Pereza, ambición y el futuro de la banca

El otro día escuché una teoría que me subyugó. Uno decía que el auténtico motor que ha impulsado el avance de la humanidad era la pereza. Que es por nuestra pereza que se nos ocurrió inventar una pala y así ahorrarnos el esfuerzo de pasarnos horas haciendo un hoyo con las manos. Y así, hasta el pedir comida por internet que hacemos en la actualidad, toda nuestra evolución está motivada por nuestra pereza. De esta manera, si nos encantara pasarnos el día trabajando aún seguiríamos en la Prehistoria. La teoría tiene su atractivo pero es evidente que han hecho falta muchos más motores para llegar adonde hoy estamos, y algunos no tienen buena fama. Uno de ellos es la ambición, especialmente la de algunas personas concretas que han sido claves en nuestra historia. En el mundo económico la pereza y la ambición han ido más unidas de lo que parece ya que las ideas de los emprendedores suelen ser financiadas por capitales que buscan beneficios sin esfuerzo. Si alguien invierte confiando en el negocio que ha montado otro –por ejemplo cuando acude a una ampliación de capital de una cotizada en bolsa- busca que su dinero trabaje por él y a su vez está financiando la ambición de alguien.

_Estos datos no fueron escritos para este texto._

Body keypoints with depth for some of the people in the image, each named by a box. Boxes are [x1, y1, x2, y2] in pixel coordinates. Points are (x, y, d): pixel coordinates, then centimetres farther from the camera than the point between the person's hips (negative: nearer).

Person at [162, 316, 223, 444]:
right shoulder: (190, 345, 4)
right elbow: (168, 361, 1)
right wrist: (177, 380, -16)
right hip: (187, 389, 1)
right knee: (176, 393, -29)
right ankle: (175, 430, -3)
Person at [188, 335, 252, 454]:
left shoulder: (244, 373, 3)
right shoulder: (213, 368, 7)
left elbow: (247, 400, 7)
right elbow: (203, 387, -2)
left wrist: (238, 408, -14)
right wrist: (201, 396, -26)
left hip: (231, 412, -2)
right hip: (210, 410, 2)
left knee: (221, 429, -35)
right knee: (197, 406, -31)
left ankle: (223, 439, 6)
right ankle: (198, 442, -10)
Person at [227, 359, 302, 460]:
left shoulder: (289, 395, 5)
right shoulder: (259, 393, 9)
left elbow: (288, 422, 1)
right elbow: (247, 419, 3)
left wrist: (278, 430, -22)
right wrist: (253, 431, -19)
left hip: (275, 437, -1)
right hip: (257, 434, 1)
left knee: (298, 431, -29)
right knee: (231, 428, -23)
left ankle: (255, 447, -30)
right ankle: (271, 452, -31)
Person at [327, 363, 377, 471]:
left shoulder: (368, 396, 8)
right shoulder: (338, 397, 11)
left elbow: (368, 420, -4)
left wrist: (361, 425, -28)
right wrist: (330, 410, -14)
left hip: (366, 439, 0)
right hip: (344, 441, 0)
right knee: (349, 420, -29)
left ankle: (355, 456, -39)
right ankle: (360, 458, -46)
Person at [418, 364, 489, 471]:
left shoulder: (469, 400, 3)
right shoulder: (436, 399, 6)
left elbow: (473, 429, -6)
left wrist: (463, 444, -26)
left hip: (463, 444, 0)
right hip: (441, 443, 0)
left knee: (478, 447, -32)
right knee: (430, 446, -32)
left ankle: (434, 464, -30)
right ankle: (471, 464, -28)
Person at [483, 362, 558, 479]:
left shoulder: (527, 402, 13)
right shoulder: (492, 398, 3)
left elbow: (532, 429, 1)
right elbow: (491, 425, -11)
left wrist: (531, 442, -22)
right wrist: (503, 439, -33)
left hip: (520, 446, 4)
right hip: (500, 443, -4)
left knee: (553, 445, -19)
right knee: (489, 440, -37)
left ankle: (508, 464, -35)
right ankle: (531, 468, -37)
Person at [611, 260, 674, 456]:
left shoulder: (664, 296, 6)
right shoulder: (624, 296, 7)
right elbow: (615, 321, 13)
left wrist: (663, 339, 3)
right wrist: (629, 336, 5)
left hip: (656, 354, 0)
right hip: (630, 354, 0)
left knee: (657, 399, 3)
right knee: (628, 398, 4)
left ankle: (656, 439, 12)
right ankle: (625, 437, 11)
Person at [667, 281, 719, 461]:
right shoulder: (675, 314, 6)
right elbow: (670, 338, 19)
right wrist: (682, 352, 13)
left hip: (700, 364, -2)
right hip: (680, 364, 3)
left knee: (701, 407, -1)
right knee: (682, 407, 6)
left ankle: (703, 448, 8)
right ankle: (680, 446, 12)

Habitualmente, el que tiene el dinero depositado en el banco hace lo mismo: dejando que sus ahorros trabajen por él confiando en la gestión de los profesionales que en teoría sabrán obtener beneficios tanto para su entidad como para abonar intereses al cliente. Pero estamos llegando a un punto en el que, debido a la política ultra-expansiva del banco central, nuestra entidad financiera no puede ofrecernos nada por guardarnos el capital: o contratamos productos de riesgo o simplemente asumimos que la dinámica ha cambiado. Es el momento en el que algunos se preguntan: ¿entonces para qué tener el dinero en el banco? Y por eso es tan importante que el estado respalde, al menos hasta 100 mil euros, todos los depósitos porque el argumento más sólido –aparte de la comodidad para cobrar la nómina, pagar facturas, las tarjetas etc.- para seguir depositando nuestros ahorros en una entidad financiera es la seguridad que quizás nuestro colchón no nos ofrece. ¿Será esto suficiente para que sigamos usando los bancos si acaban cobrándonos por guardar nuestro dinero? Difícil saberlo pero gracias a otros países donde está empezando a pasar tendremos la respuesta pronto.

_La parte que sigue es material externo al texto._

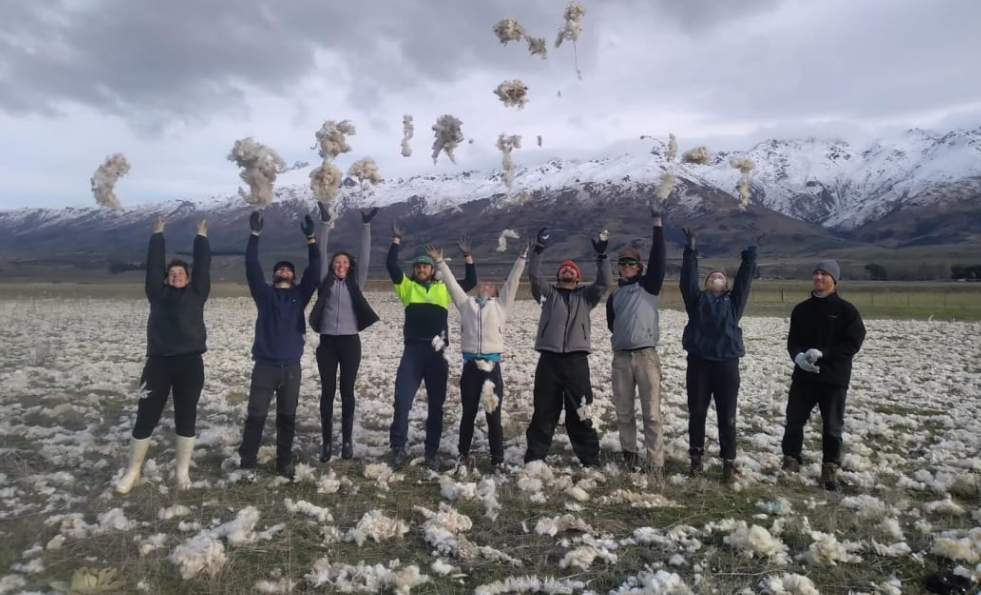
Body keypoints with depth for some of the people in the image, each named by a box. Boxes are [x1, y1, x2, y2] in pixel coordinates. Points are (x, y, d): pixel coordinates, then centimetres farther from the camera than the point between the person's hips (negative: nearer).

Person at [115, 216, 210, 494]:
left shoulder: (196, 294, 9)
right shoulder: (157, 293, 11)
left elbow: (203, 265, 6)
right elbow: (153, 264, 10)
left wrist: (201, 235, 10)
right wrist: (157, 234, 13)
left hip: (190, 362, -1)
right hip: (158, 362, 1)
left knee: (186, 419, 6)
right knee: (145, 418, 5)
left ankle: (182, 471, 18)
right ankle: (133, 472, 19)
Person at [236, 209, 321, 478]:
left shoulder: (300, 295, 10)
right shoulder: (264, 293, 9)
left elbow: (314, 270, 1)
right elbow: (252, 267, -1)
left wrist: (311, 238, -8)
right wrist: (255, 234, -8)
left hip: (291, 366, 1)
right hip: (264, 364, -1)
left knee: (287, 417, 8)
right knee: (255, 415, 1)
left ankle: (284, 463, 17)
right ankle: (245, 462, 11)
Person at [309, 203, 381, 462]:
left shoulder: (355, 282, 7)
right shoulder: (326, 281, 8)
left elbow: (365, 256, 1)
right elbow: (321, 253, 2)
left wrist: (366, 225, -5)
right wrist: (325, 223, -5)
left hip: (350, 341, 0)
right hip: (327, 342, 0)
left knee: (347, 392, 6)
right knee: (327, 392, 4)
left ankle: (347, 440, 14)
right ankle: (327, 441, 12)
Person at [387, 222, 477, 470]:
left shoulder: (444, 288, 14)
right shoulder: (407, 286, 11)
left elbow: (471, 282, 12)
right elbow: (391, 265, 1)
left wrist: (467, 255, 6)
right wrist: (396, 240, -1)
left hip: (436, 351, 1)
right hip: (412, 350, -1)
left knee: (436, 404, 7)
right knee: (402, 400, -7)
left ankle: (432, 452, 17)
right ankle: (398, 448, 4)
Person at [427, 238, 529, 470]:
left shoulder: (500, 304, 14)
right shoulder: (466, 303, 17)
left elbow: (513, 281, 10)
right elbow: (452, 283, 19)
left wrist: (522, 257, 5)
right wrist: (440, 262, 19)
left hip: (492, 365, -1)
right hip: (470, 364, 1)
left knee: (493, 415, 3)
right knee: (468, 413, 11)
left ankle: (497, 458, 12)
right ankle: (464, 453, 24)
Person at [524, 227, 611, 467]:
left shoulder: (586, 295, 15)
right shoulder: (548, 292, 14)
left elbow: (604, 282, -1)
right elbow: (534, 275, -2)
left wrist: (601, 255, -9)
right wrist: (539, 249, -12)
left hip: (576, 360, 0)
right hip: (549, 359, 0)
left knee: (580, 413, 3)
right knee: (544, 411, 7)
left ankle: (590, 460, 12)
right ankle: (534, 457, 16)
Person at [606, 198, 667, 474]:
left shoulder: (648, 284, 4)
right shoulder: (614, 295, 16)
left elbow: (658, 256, -7)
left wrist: (656, 221, -11)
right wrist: (624, 336, 6)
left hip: (646, 355, -4)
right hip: (621, 357, 4)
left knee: (651, 412, -4)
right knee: (623, 412, 9)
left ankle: (655, 462, 0)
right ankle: (629, 454, 22)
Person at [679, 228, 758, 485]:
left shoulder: (734, 301, 14)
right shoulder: (697, 298, 11)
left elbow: (745, 279, 6)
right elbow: (688, 278, 0)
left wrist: (750, 254, 2)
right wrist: (690, 250, -6)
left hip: (727, 363, 0)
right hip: (698, 362, 0)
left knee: (727, 416, 4)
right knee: (697, 413, 8)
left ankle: (729, 462, 14)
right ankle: (696, 457, 21)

De hecho, en un cantón suizo un banco solicitó a sus clientes que no le pagaran demasiado pronto los impuestos porque guardarles esa liquidez hasta depositarla en la agencia tributaria les hacía perder mucho dinero en intereses y un banco alemán anunció que crearía bóvedas para guardar el dinero y así no tener que depositarlo en BCE y pagarle intereses… Los tipos de interés tan bajos tienen consecuencias negativas y positivas y una de estas últimas es que es mejor destinar la liquidez que uno tenga a cancelar a deudas que a tener depósitos y eso está recortando las deudas privadas. Pero si hay una fuga de capitales de la banca a “bancolchón” huyendo de impuestos y tipos negativos, el sistema puede peligrar porque los bancos sin depósitos reducirán los créditos. Es curioso porque en teoría los tipos están tan bajos para que ahorrar no merezca la pena y aumente la inversión pero mientras no aumente la inflación, guardar el dinero ya genera beneficios así que ¿para qué arriesgarlo? No es que los bancos centrales no sepan esto, es que confiaban, porque de hecho es lógico pensar así, que con tipos de interés negativos se dispararía la inflación porque la gente consumiría más.

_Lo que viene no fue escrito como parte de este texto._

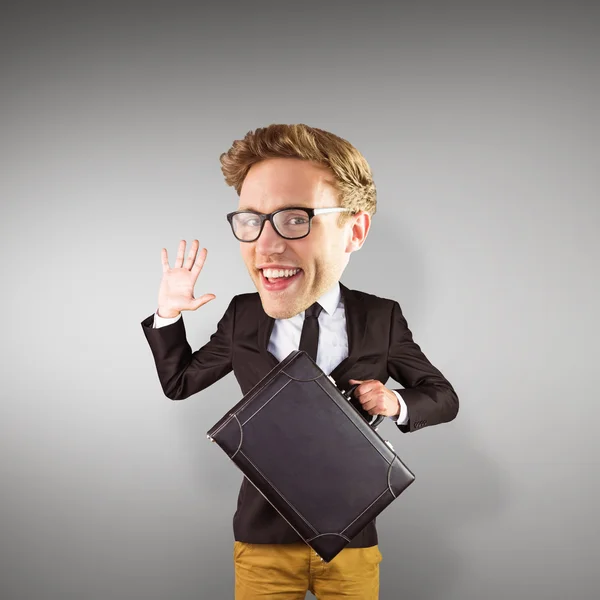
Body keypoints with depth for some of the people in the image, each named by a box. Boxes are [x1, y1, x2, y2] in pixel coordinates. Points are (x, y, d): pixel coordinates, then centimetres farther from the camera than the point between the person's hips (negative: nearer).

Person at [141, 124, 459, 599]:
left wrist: (397, 403, -19)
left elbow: (444, 398, 1)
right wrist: (168, 315, -4)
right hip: (263, 537, 1)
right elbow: (179, 382, 10)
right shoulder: (242, 318, -4)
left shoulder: (382, 320, -10)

Pero no es así. Y no es que no aumente el consumo, que algo sí lo está haciendo, es que estamos en un mundo en el que los costes se han reducido por muchas razones: la globalización, el abaratamiento de las materias primas, la productividad generada por avances tecnológicos… A mi no me disgusta que no haya inflación y puede que simplemente necesitemos acostumbrarnos a ello, y a no recibir intereses del banco porque aunque no obtengamos rentabilidad, tampoco perdemos poder adquisitivo como pasaba antes, que nos ofrecían intereses pero el IPC se los comía… Pero al mundo económico real –el financiero creo ya está acostumbrado, de ahí que ya se negocien bonos con tipos negativos con normalidad desde hace tiempo-, es evidente que le está costando digerir esta nueva situación. Y aunque los endeudadísimos estados sufran porque necesitan más inflación para que la deuda se reduzca con el paso del tiempo, a la vez tienen el beneficio de apenas pagar por la deuda que emiten e incluso en algunos casos, hasta recibir intereses por ello. Por eso quizás no tengan el estímulo suficiente como para reducirla. En cualquier caso, una situación novedosa, inesperada y potencialmente peligrosa la que estamos viviendo.